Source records
- Opening Delimiter -

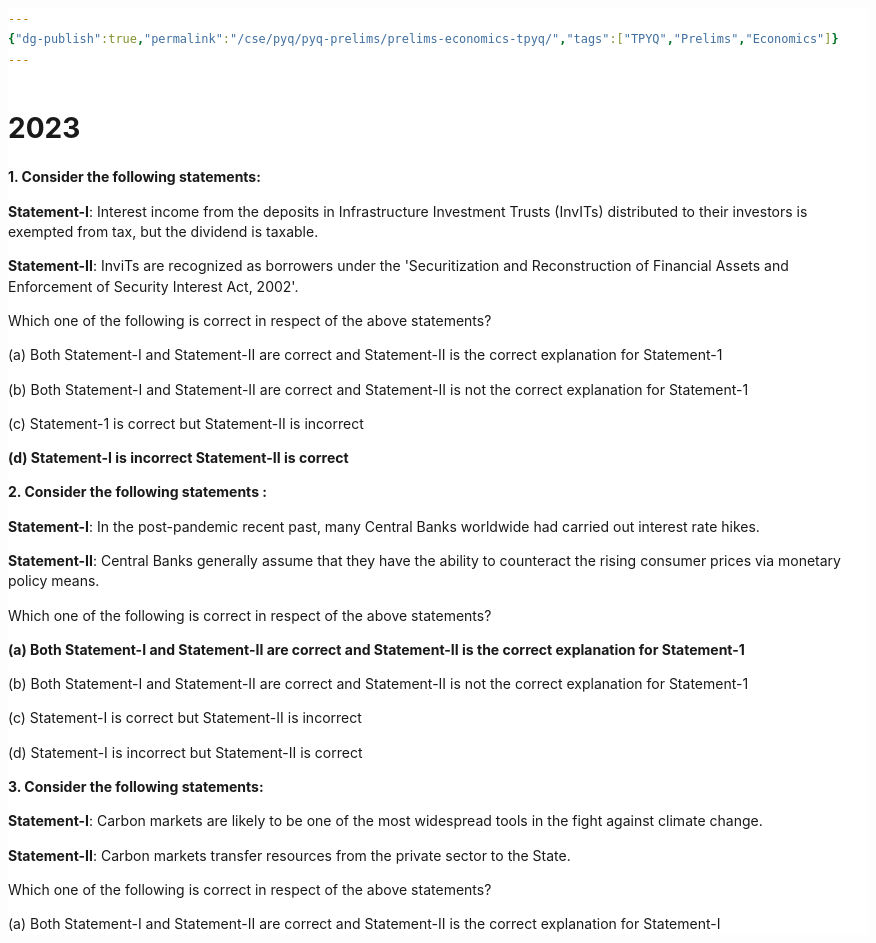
 ```yaml
---
{"dg-publish":true,"permalink":"/cse/pyq/pyq-prelims/prelims-economics-tpyq/","tags":["TPYQ","Prelims","Economics"]}
---
```



# 2023

**1. Consider the following statements:**

**Statement-I**: Interest income from the deposits in Infrastructure Investment Trusts (InvITs) distributed to their investors is exempted from tax, but the dividend is taxable.

**Statement-II**: InviTs are recognized as borrowers under the 'Securitization and Reconstruction of Financial Assets and Enforcement of Security Interest Act, 2002'.

Which one of the following is correct in respect of the above statements?

(a) Both Statement-I and Statement-II are correct and Statement-II is the correct explanation for Statement-1

(b) Both Statement-I and Statement-II are correct and Statement-II is not the correct explanation for Statement-1

(c) Statement-1 is correct but Statement-II is incorrect

**(d) Statement-I is incorrect Statement-II is correct**

**2. Consider the following statements :**

**Statement-I**: In the post-pandemic recent past, many Central Banks worldwide had carried out interest rate hikes.

**Statement-II**: Central Banks generally assume that they have the ability to counteract the rising consumer prices via monetary policy means.

Which one of the following is correct in respect of the above statements?

**(a) Both Statement-I and Statement-II are correct and Statement-II is the correct explanation for Statement-1**

(b) Both Statement-I and Statement-II are correct and Statement-II is not the correct explanation for Statement-1

(c) Statement-I is correct but Statement-II is incorrect

(d) Statement-I is incorrect but Statement-II is correct

**3. Consider the following statements:**

**Statement-I**: Carbon markets are likely to be one of the most widespread tools in the fight against climate change.

**Statement-II**: Carbon markets transfer resources from the private sector to the State.

Which one of the following is correct in respect of the above statements?

(a) Both Statement-I and Statement-II are correct and Statement-II is the correct explanation for Statement-I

- Closing Delimiter -

■ REQUIRED ACTION
Above are records with pictures; repeat the records exactly and leave the pictures out.

■ TASK ANSWER
 ```yaml
---
{"dg-publish":true,"permalink":"/cse/pyq/pyq-prelims/prelims-economics-tpyq/","tags":["TPYQ","Prelims","Economics"]}
---
```



# 2023

**1. Consider the following statements:**

**Statement-I**: Interest income from the deposits in Infrastructure Investment Trusts (InvITs) distributed to their investors is exempted from tax, but the dividend is taxable.

**Statement-II**: InviTs are recognized as borrowers under the 'Securitization and Reconstruction of Financial Assets and Enforcement of Security Interest Act, 2002'.

Which one of the following is correct in respect of the above statements?

(a) Both Statement-I and Statement-II are correct and Statement-II is the correct explanation for Statement-1

(b) Both Statement-I and Statement-II are correct and Statement-II is not the correct explanation for Statement-1

(c) Statement-1 is correct but Statement-II is incorrect

**(d) Statement-I is incorrect Statement-II is correct**

**2. Consider the following statements :**

**Statement-I**: In the post-pandemic recent past, many Central Banks worldwide had carried out interest rate hikes.

**Statement-II**: Central Banks generally assume that they have the ability to counteract the rising consumer prices via monetary policy means.

Which one of the following is correct in respect of the above statements?

**(a) Both Statement-I and Statement-II are correct and Statement-II is the correct explanation for Statement-1**

(b) Both Statement-I and Statement-II are correct and Statement-II is not the correct explanation for Statement-1

(c) Statement-I is correct but Statement-II is incorrect

(d) Statement-I is incorrect but Statement-II is correct

**3. Consider the following statements:**

**Statement-I**: Carbon markets are likely to be one of the most widespread tools in the fight against climate change.

**Statement-II**: Carbon markets transfer resources from the private sector to the State.

Which one of the following is correct in respect of the above statements?

(a) Both Statement-I and Statement-II are correct and Statement-II is the correct explanation for Statement-I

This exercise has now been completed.